Lodewijk Napoleon was zeer wispelturig, wat ondanks zijn korte bewind onder andere resulteerde in een zevental varianten van de orde. De vorm, rechtsgrond en versierselen van deze varianten zijn min of meer gelijk. Het gaat dan ook ondanks de verschillende namen om een en dezelfde orde.[1]
De verschillende varianten zijn:
- Orde van de Unie (12 december 1806 – 13 februari 1807)
- Koninklijke Orde van Verdiensten (12 december 1806 – 13 februari 1807)
- Koninklijke Orde van Holland (13 februari 1807 – 23 november 1807)
- Koninklijke Orde van de Unie (23 november 1807 – 6 februari 1808)
- Koninklijke Orde der Unie van Holland (zo genoemd in het decreet van 6 februari 1808)
- Koninklijke Orde der Unie (6 februari 1808 – 1 april 1811?).
De Orde van de Unie (1806-1807) en de Koninklijke Orde van Verdiensten (1806-1807) gingen op in de Koninklijke Orde van Holland (1807).

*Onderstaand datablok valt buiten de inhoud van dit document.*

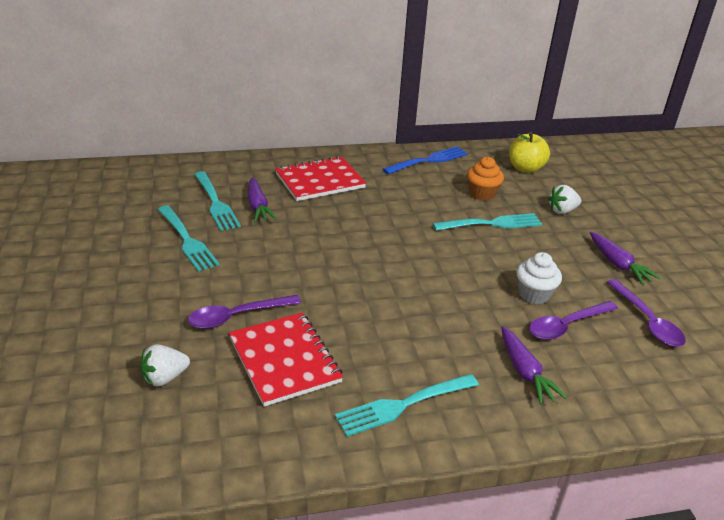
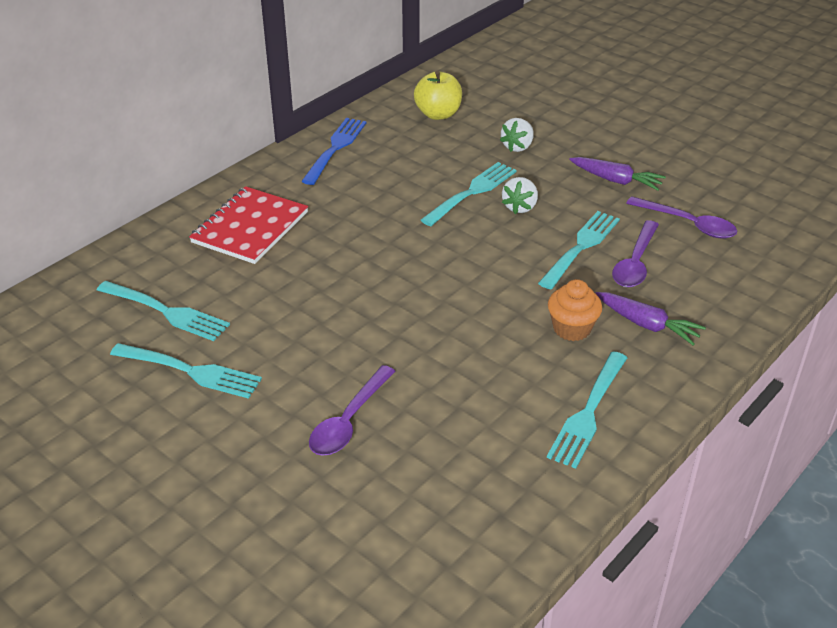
camera: 35 degrees left, 5 degrees up
(165, 377) = (356, 521): white strawberry -> white strawberry (520, 207)
(258, 207) = (220, 292): purple carrot -> none
(284, 360) = (445, 435): red notebook -> none
(482, 194) = (428, 163): orange cupcake -> orange cupcake (572, 328)
(534, 294) = (581, 247): white cupcake -> turquoise fork

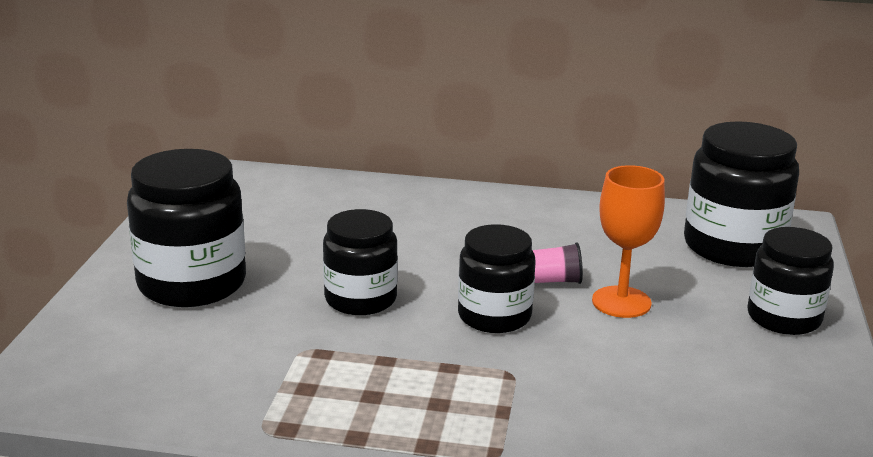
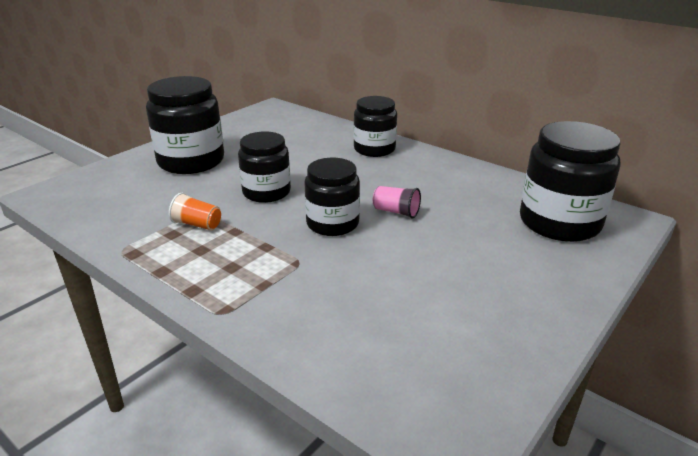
camera: 30 degrees right, 5 degrees up
(323, 366) = (197, 224): none -> orange cup
(621, 302) = (428, 238): orange goblet -> none
(784, 318) = (544, 284): black jar -> black jar (374, 149)

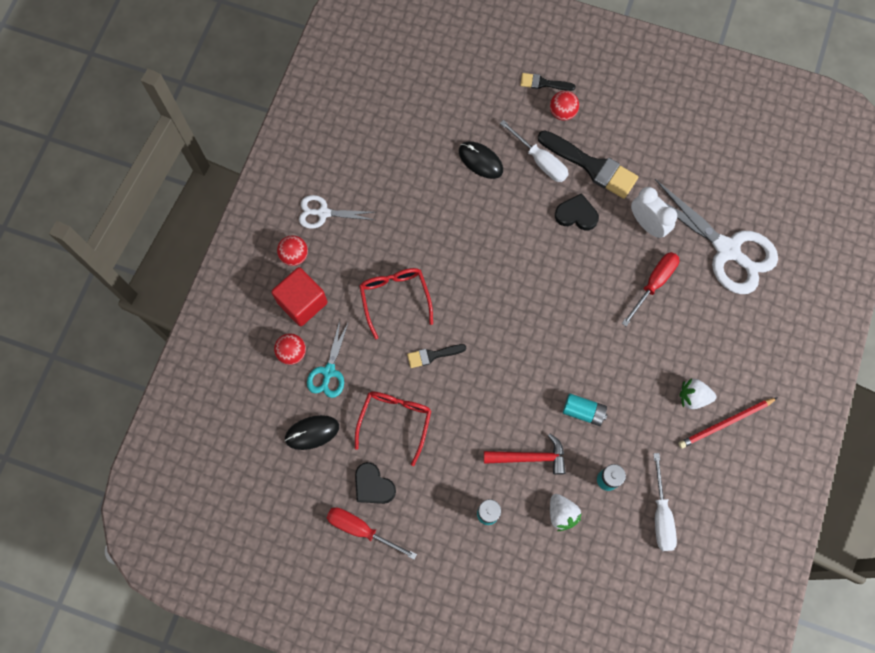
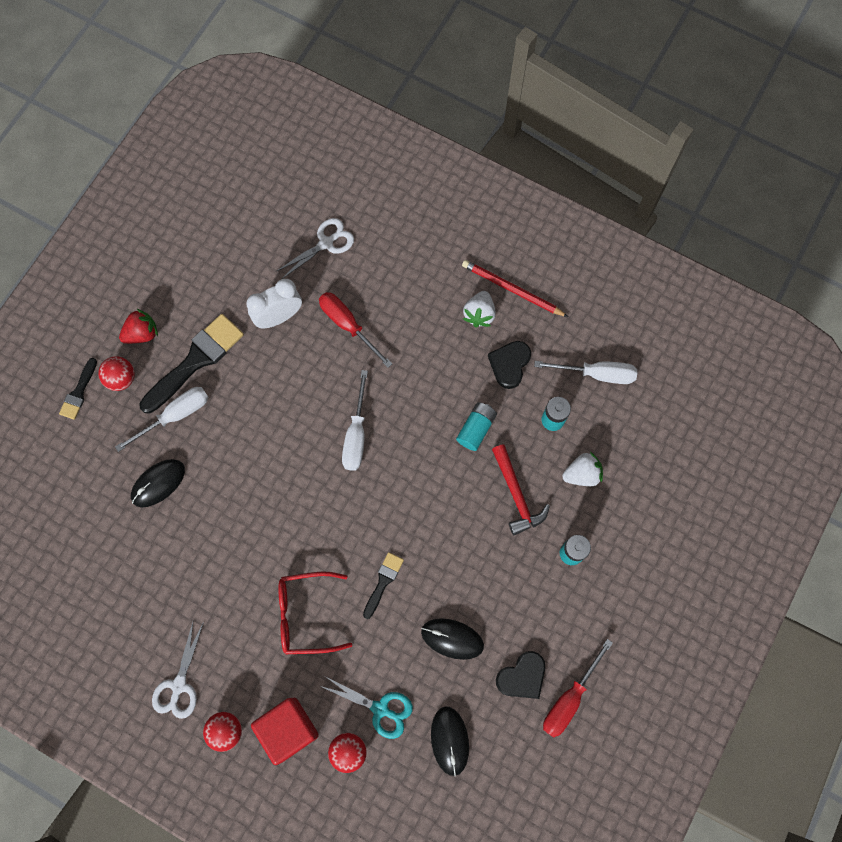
camera: 80 degrees left, 0 degrees up
(395, 421) = (452, 639): red glasses -> black mouse
(433, 355) = (383, 582): black brush -> black brush turned 150 degrees counterclockwise
(530, 457) = (516, 495): red hammer -> red hammer turned 150 degrees clockwise
(556, 309) = (356, 434): none -> white screwdriver
(576, 214) = (250, 389): black heart -> black heart (509, 364)
(605, 119) = (142, 333): none -> red strawberry
(725, 423) = (512, 289): red pencil -> red pencil turned 135 degrees clockwise
(727, 250) = (326, 243): white scissors -> white scissors, size x0.52

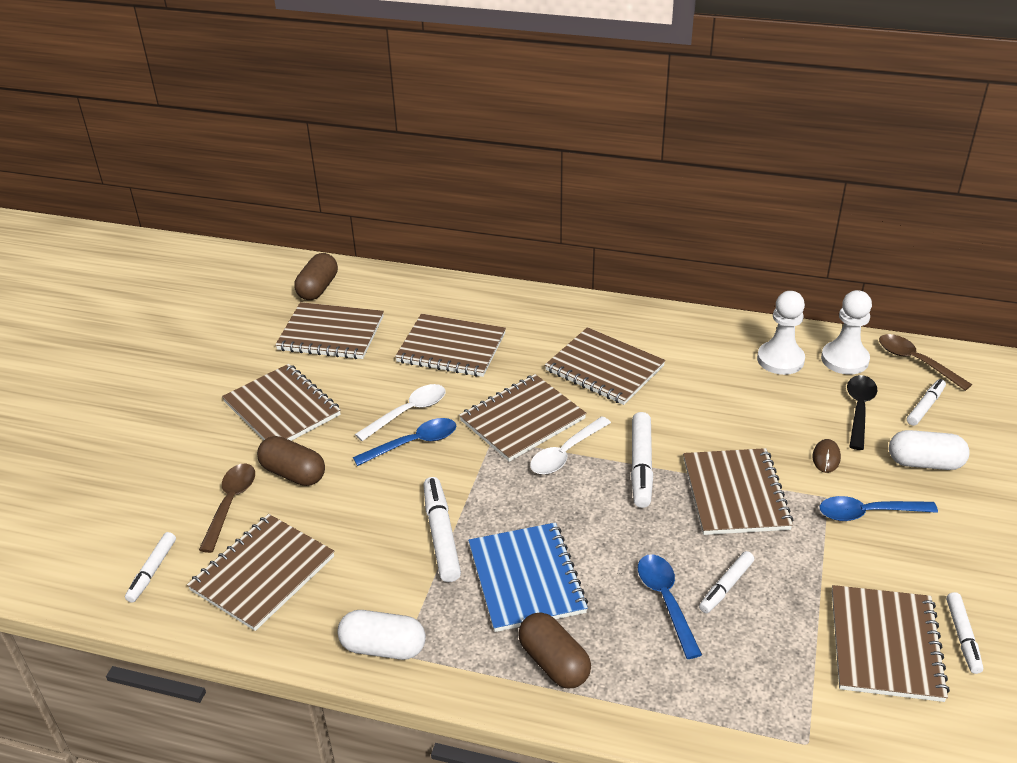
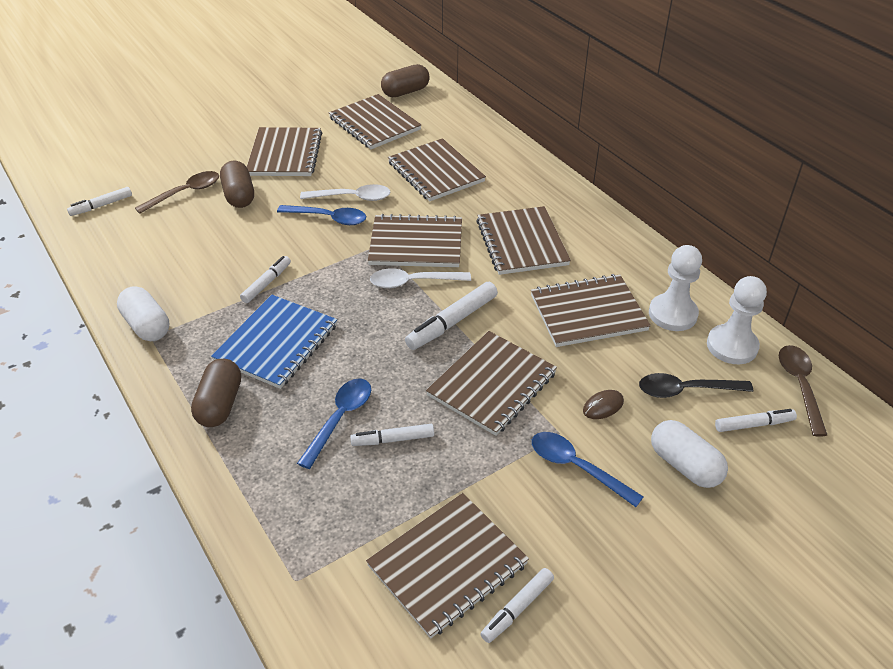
camera: 40 degrees right, 5 degrees up
(262, 573) = (148, 242): brown notebook -> brown notebook (588, 312)
(441, 535) = (267, 283): white marker -> white marker, size x0.64
(859, 410) = (686, 390): black spoon -> black spoon turned 150 degrees counterclockwise

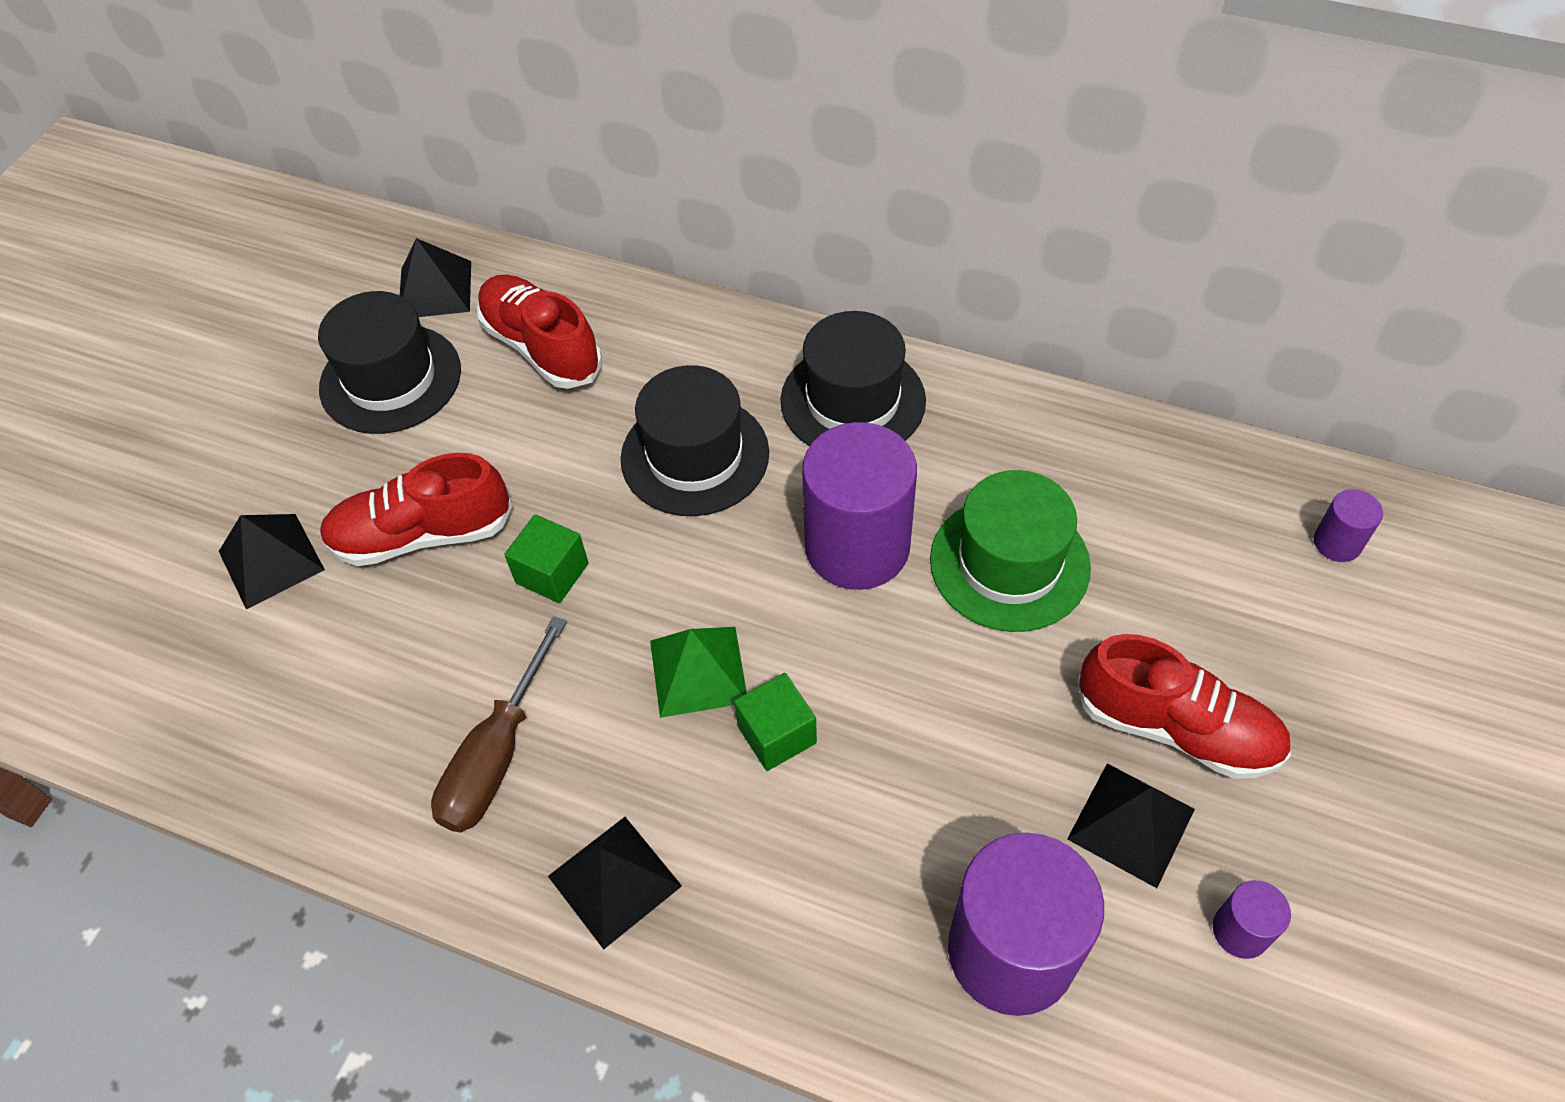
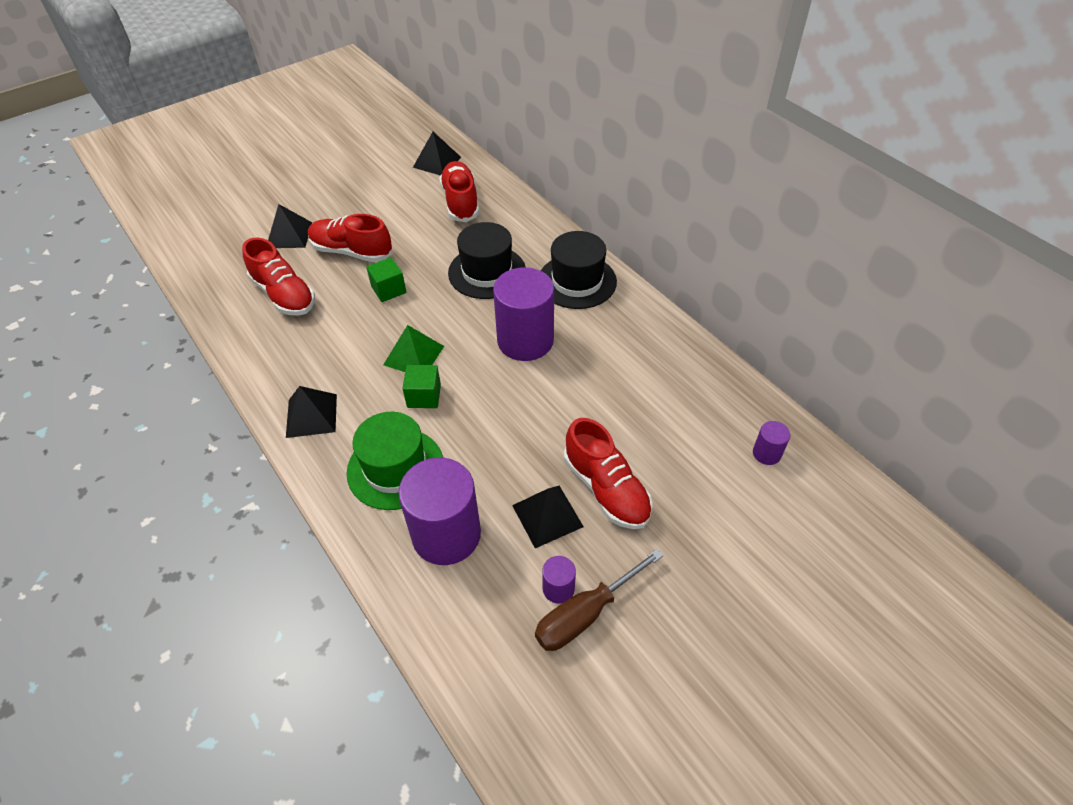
camera: 30 degrees right, 5 degrees down
(365, 683) = (284, 295): none -> red shoe
(390, 379) = (390, 188): black hat -> none
(497, 755) = (309, 346): brown screwdriver -> brown screwdriver (586, 613)
(1009, 563) = (589, 381): green hat -> green hat (395, 468)

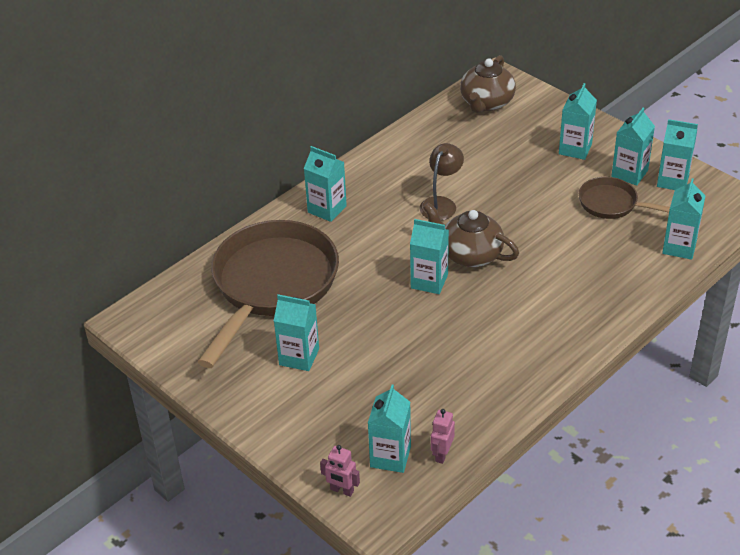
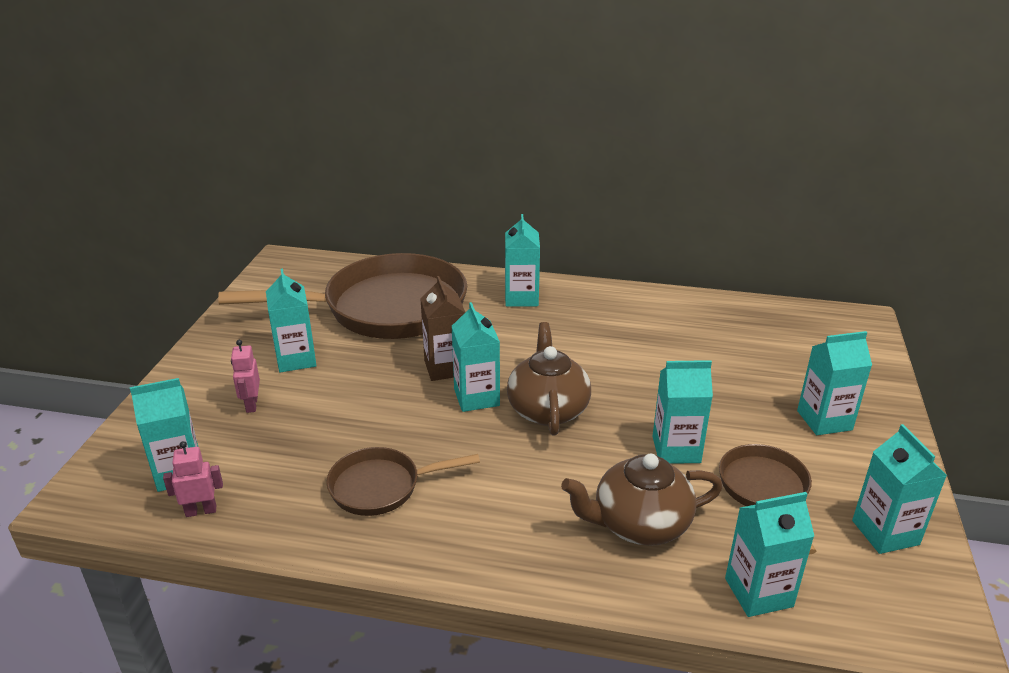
camera: 55 degrees right, 10 degrees down
(342, 490) = (112, 458): pink robot -> pink robot (251, 404)
(381, 283) = (445, 368): none -> brown carton
(441, 204) = (607, 360): brown lamp -> none
(485, 360) = (381, 487): none -> brown pan
(486, 103) = (808, 329): brown teapot -> brown teapot (639, 524)
(629, 173) = (843, 484): turquoise carton -> turquoise carton (676, 449)

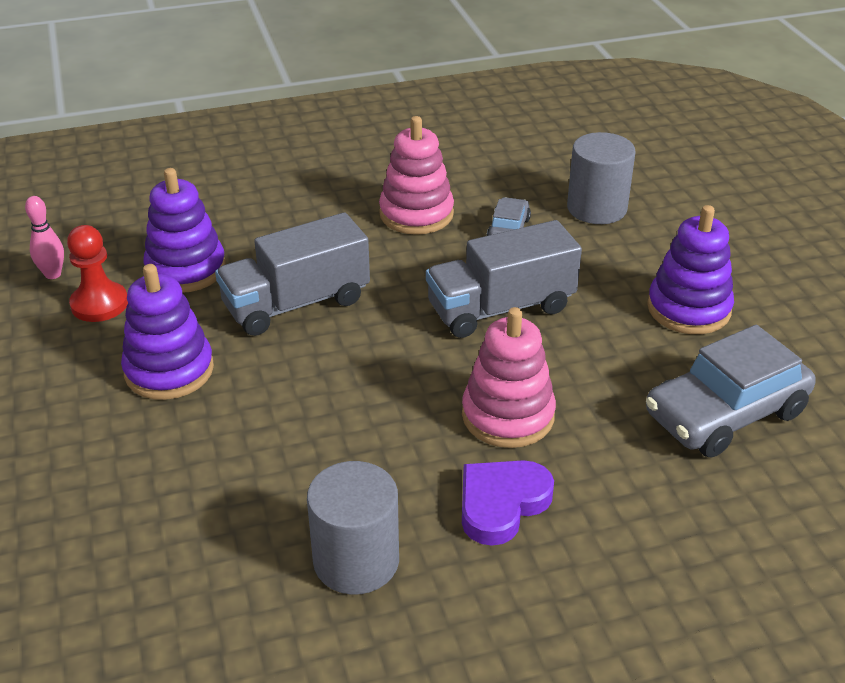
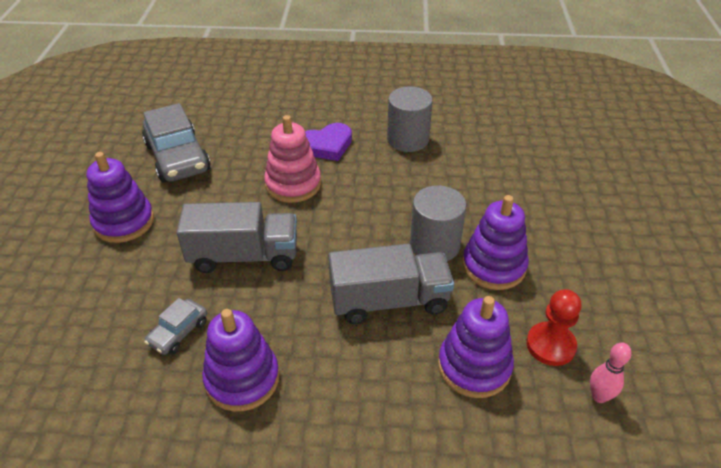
camera: 160 degrees left, 5 degrees up
(416, 214) = (242, 379): pink stacking toy -> purple stacking toy
(597, 208) = (84, 336): grey cylinder -> grey cylinder (434, 245)
(725, 413) = (178, 158): grey car -> grey car turned 75 degrees clockwise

Deze nieuwe orde werd vervolgens de Koninklijke Orde van de Unie (1807-1808) of de Koninklijke Orde der Unie van Holland (1808) en uiteindelijk de Koninklijke Orde der Unie (1808).
De chaotische geschiedenis van de orde heeft sommigen ertoe gebracht te stellen dat de Koninklijke Orde van Holland in 1807 werd opgeheven. Andere auteurs zoals Schutte, Van Zelm van Eldik en George Sanders benadrukken de continuïteit. Zij laten de in 1806 opgerichte orde tot na het opheffen van het Koninkrijk Holland bestaan. De continuïteit blijkt ook uit een brief,[2] men zou van een circulaire kunnen spreken, waarin aan Grootkanselier Van der Goes van Dirxland wordt uitgelegd dat al deze orden in werkelijkheid één enkele orde zijn.